Step 1: download the data and script from this directory with wget: Pho4 ChIP-Seq data and scripts. You will find 2 fastq files, and a perl script. The other data you will use was downloaded in Project 8. It would be a good idea to check the file sizes with "ls -l" to confirm that the download was complete.
$ ls -l *fastq -rw-r--r-- 1 dhendrix dhendrix 2817509732 Mar 10 23:23 sce_INPUT_NoPi_ChIPSeq.fastq -rw-r--r-- 1 dhendrix dhendrix 746715226 Mar 10 23:31 sce_Pho4_NoPi_ChIPSeq.fastq
Step 2: Align the fastq files to the genome: You need to align both the ChIP-Seq data and the INPUT (control) data.
bowtie2 -x sce_R64_1_1 -U sce_Pho4_NoPi_ChIPSeq.fastq -S sce_Pho4_NoPi_ChIPSeq.sam >& bwt1
bowtie2 -x sce_R64_1_1 -U sce_INPUT_NoPi_ChIPSeq.fastq -S sce_INPUT_NoPi_ChIPSeq.sam >& bwt2
Step 3: Convert the sam files to bed files for macs. You could also convert to bam or other formats, but this is one way to do it.
sam2bed sce_Pho4_NoPi_ChIPSeq.sam sce_Pho4_NoPi_ChIPSeq.bed
sam2bed sce_INPUT_NoPi_ChIPSeq.sam sce_INPUT_NoPi_ChIPSeq.bed
Step 4: Find the ChIP-Seq peaks with macs14. Note that we are using a stringent p-value threshold here to pull out only the strongest peaks.

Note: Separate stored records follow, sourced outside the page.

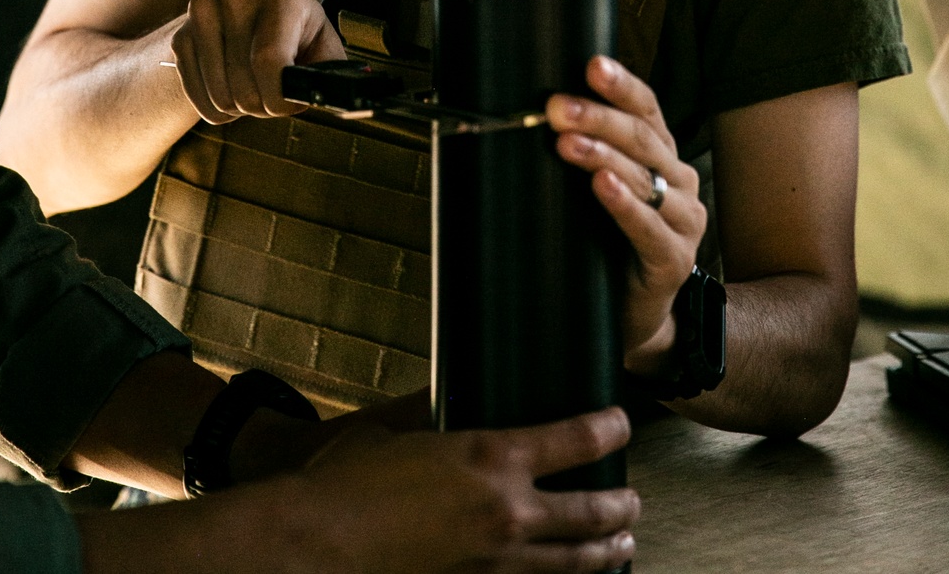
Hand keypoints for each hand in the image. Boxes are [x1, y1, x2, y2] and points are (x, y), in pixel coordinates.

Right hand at [171, 0, 344, 123]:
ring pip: (220, 98)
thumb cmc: (299, 41)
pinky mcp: (181, 36)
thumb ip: (333, 73)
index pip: (269, 63)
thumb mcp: (323, 49)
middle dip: (262, 106)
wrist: (249, 21)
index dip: (278, 98)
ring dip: (241, 110)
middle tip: (273, 97)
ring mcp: (204, 15)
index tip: (286, 104)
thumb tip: (342, 98)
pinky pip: (198, 100)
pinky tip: (232, 89)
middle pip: (244, 88)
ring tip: (255, 90)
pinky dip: (217, 110)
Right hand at [295, 407, 638, 573]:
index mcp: (489, 456)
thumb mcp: (395, 430)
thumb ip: (430, 413)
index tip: (621, 421)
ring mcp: (495, 562)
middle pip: (588, 511)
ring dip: (605, 552)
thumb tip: (445, 393)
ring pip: (572, 562)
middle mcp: (506, 511)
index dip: (607, 428)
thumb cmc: (346, 481)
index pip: (573, 439)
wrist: (315, 544)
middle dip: (620, 504)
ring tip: (623, 546)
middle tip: (633, 500)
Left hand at [547, 57, 706, 370]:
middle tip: (556, 107)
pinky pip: (648, 226)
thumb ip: (584, 151)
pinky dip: (624, 203)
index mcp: (662, 154)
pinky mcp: (673, 259)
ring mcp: (683, 221)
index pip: (646, 108)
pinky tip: (602, 186)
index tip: (592, 64)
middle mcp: (679, 179)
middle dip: (596, 117)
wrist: (634, 313)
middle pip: (641, 137)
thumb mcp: (599, 188)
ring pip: (644, 177)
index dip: (621, 85)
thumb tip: (536, 110)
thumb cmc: (609, 241)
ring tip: (567, 143)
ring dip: (602, 155)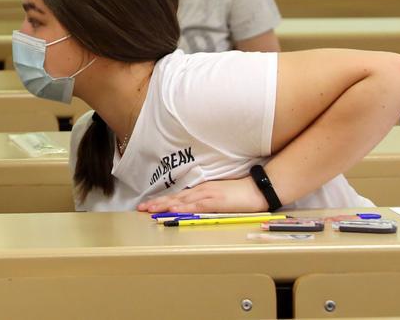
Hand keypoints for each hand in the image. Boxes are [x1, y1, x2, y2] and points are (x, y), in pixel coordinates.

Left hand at [137, 177, 267, 213]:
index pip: (178, 196)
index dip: (162, 201)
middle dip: (157, 203)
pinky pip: (196, 205)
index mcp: (201, 189)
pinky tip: (173, 210)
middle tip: (141, 209)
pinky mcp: (215, 201)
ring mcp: (207, 195)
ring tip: (150, 210)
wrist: (257, 188)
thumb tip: (192, 206)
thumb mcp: (219, 194)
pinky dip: (183, 208)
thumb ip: (206, 199)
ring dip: (165, 206)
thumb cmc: (240, 192)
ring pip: (181, 201)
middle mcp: (201, 190)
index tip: (148, 205)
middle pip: (175, 198)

macs14 -t sce_Pho4_NoPi_ChIPSeq.bed -c sce_INPUT_NoPi_ChIPSeq.bed -n Pho4_vs_INPUT -g 1.2e7 -f BED -p 1e-10 >& macs14.err
Macs will produce both peak bed files, and summit bed files. As you may have guessed, the peaks are the full enriched regions, and the summits are the tip of the peaks, and only constitute a small window of 2bp.
Step 5: Use the bed file of the summits to create a fasta file of of +/- 30bp around the summits:
perl ~/Scripts/bedToFasta.pl Pho4_vs_INPUT_summits.bed sce_R64_1_1.fa 30
This is the perl script you've downloaded above. Note that in general, this script is run with the inputs as follows:
perl bedToFasta.pl [bed file] [genome fasta] [sequence buffer]
Step 6: Run MEME to find motifs in the peak region:
meme Pho4_vs_INPUT_summits.fasta -mod zoops -dna -nmotifs 3 -maxw 8 -revcomp
If you did all the steps correctly, the binding site for Pho4 should be one of the motifs in the MEME output.
Questions to answer for this project: How many peaks do you find at this threshold? You can use the command "wc -l bedfile" to count the number of lines in a bed file produced for the peaks. Which motif corresponds to the motif in the paper? Include the LOGO for the motif you found in your results. How many instances of the motif did you find? What is the information content of the motif? Even though this was run with "zoops", you might still expect every peak to have an instance of the motif. How many of the peaks have an instance of the motif?